NFTRH+; Rally/bounce targets

As a thought exploration evolving from the VIX pullback…

If the VIX were to drop to an extreme test of its potential new uptrend, we’d be looking for the 19 area and/or a higher low to the last January low. Markets, when they get a bit in their mouth, often seem to push the limits in order to put the herds back to sleep (or going the other way, push the limits in order to terrify them sufficiently as with last week’s spike). So while not nearly a given, I think there is a good chance VIX can drop that far as relief sweeps over the land.

So what areas might the major US indexes target? If VIX goes back to its break ‘up’ point, markets may be expected to bounce to their break ‘down’ points.

For SPX that breakdown point might be the whipsaw reversal candle (shaded) that terminated the rally below 4750. That is, assuming SPX can take out the noted lateral resistance it is approaching. Let’s make no assumptions in a market that has put in some negative markers, most notably the lower low to October. But if this rally is just a bounce and if it is suitably strong I’d see SPX making it back to that candle as the high end, with some caution beginning at the SMA 50.

NDX has more potential upside before it reaches its first firm resistance area and that makes sense, since it also dropped harder. Its upside target could be the area where the SMA 50 is declining to meet that resistance. Let’s call it 15,600. There’s the oval shaded failure candle in that area.
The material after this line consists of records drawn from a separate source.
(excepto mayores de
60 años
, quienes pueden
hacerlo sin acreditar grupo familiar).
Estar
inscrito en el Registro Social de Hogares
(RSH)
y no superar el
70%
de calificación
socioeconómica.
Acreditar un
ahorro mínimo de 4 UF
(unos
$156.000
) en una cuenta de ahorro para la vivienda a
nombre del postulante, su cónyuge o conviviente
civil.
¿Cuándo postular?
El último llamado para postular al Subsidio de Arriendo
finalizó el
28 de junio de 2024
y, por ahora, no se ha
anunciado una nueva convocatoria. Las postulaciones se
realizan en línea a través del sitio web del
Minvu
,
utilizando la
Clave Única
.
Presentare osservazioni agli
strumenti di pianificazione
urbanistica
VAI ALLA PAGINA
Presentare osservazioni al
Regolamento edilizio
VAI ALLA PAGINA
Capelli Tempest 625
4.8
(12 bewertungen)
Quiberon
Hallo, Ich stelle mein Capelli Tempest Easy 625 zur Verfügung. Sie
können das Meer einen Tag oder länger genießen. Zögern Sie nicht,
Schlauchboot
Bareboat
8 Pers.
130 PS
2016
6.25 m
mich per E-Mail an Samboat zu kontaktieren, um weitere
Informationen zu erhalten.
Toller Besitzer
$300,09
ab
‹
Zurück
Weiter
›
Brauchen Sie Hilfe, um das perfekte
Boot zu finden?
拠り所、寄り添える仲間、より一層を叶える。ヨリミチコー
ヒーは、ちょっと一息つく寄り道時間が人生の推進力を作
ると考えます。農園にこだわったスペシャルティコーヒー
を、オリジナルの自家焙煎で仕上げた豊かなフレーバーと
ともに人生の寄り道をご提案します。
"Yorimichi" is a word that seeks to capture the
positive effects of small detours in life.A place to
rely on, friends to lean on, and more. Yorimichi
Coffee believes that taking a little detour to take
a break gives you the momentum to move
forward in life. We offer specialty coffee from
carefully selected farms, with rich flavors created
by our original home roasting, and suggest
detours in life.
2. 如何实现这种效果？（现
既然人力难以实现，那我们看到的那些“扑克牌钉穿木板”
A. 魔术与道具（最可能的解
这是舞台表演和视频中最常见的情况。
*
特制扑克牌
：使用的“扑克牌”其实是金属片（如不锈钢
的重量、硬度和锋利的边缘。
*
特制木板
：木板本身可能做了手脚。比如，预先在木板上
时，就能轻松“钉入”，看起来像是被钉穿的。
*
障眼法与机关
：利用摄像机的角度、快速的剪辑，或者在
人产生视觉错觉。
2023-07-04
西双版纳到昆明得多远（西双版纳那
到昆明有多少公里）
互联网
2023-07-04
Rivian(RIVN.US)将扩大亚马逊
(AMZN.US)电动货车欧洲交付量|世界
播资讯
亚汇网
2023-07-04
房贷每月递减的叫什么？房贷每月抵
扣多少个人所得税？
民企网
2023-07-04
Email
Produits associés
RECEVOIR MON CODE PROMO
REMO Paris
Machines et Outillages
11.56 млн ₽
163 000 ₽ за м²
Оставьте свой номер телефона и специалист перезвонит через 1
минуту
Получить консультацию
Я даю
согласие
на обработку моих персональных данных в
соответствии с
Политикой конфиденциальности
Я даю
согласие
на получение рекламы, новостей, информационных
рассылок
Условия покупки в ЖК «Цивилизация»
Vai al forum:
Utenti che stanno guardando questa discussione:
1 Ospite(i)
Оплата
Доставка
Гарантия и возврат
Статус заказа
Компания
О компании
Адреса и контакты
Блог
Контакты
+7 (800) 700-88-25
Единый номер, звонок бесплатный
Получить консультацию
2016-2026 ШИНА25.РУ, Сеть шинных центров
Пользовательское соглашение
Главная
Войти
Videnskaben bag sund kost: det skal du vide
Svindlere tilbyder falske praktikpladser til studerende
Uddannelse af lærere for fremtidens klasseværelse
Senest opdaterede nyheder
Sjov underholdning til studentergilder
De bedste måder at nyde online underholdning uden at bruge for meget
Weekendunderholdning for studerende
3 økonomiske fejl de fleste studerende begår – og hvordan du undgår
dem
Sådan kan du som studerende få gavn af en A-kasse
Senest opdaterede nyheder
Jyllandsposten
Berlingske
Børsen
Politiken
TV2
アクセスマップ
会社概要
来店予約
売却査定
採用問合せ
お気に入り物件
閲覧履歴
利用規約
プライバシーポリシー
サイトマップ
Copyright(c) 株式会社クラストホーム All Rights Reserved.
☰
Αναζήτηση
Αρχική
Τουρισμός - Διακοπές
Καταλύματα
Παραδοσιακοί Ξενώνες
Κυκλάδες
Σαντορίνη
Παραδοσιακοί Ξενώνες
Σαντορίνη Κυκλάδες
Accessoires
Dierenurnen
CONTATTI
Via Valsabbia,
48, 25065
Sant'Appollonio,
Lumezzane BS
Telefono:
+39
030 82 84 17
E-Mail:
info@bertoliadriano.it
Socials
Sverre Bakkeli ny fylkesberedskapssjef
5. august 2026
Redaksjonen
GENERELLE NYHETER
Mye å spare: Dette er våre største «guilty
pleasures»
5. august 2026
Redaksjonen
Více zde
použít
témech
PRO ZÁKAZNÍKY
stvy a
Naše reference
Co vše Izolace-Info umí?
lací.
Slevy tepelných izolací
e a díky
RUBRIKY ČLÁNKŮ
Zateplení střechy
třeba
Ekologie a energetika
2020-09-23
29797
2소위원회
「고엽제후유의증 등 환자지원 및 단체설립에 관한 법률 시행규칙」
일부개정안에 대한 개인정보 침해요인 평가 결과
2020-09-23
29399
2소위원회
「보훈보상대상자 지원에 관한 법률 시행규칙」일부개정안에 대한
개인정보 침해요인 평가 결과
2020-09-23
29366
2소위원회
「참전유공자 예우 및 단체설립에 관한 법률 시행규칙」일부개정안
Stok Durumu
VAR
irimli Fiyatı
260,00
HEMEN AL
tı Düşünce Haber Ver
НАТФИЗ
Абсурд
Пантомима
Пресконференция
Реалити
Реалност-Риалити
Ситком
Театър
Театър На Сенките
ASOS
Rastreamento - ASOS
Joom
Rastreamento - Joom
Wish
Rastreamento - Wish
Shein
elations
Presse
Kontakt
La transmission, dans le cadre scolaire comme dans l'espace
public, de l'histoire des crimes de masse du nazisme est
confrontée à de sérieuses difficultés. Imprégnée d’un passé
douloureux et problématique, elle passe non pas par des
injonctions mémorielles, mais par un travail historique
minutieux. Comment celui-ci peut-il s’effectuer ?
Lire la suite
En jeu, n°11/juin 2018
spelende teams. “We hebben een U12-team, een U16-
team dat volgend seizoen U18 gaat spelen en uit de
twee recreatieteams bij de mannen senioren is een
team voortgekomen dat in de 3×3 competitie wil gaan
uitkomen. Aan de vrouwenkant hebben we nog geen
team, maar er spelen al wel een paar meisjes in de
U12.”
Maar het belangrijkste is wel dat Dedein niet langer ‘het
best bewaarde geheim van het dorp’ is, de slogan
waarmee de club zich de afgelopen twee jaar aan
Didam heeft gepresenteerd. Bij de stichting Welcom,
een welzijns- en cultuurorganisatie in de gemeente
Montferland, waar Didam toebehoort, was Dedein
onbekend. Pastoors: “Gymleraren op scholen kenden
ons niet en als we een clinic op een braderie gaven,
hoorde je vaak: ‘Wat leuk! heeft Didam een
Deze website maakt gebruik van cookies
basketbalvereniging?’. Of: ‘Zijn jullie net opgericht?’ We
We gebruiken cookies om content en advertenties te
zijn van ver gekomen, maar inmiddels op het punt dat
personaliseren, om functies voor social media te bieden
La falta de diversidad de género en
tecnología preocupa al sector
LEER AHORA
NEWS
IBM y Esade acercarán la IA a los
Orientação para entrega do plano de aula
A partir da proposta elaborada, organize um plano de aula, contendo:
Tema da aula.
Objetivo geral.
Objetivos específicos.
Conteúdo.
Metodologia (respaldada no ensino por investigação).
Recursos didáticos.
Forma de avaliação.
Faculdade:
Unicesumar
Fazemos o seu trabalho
SOX, the only major index that did not put in a negative lower low marker (it whipsawed and made a bullish reversal the same day), also has a lot of implied upside, assuming the rally continues and assuming it’s just a bounce (again, no assumptions, just week to week refining of signals/data/inputs). The reversal/failure candle is above 3800 with the SMA 50 easing toward clear resistance in the 3700-3750 range. That range looks like it is begging for the index price to come give it a kiss.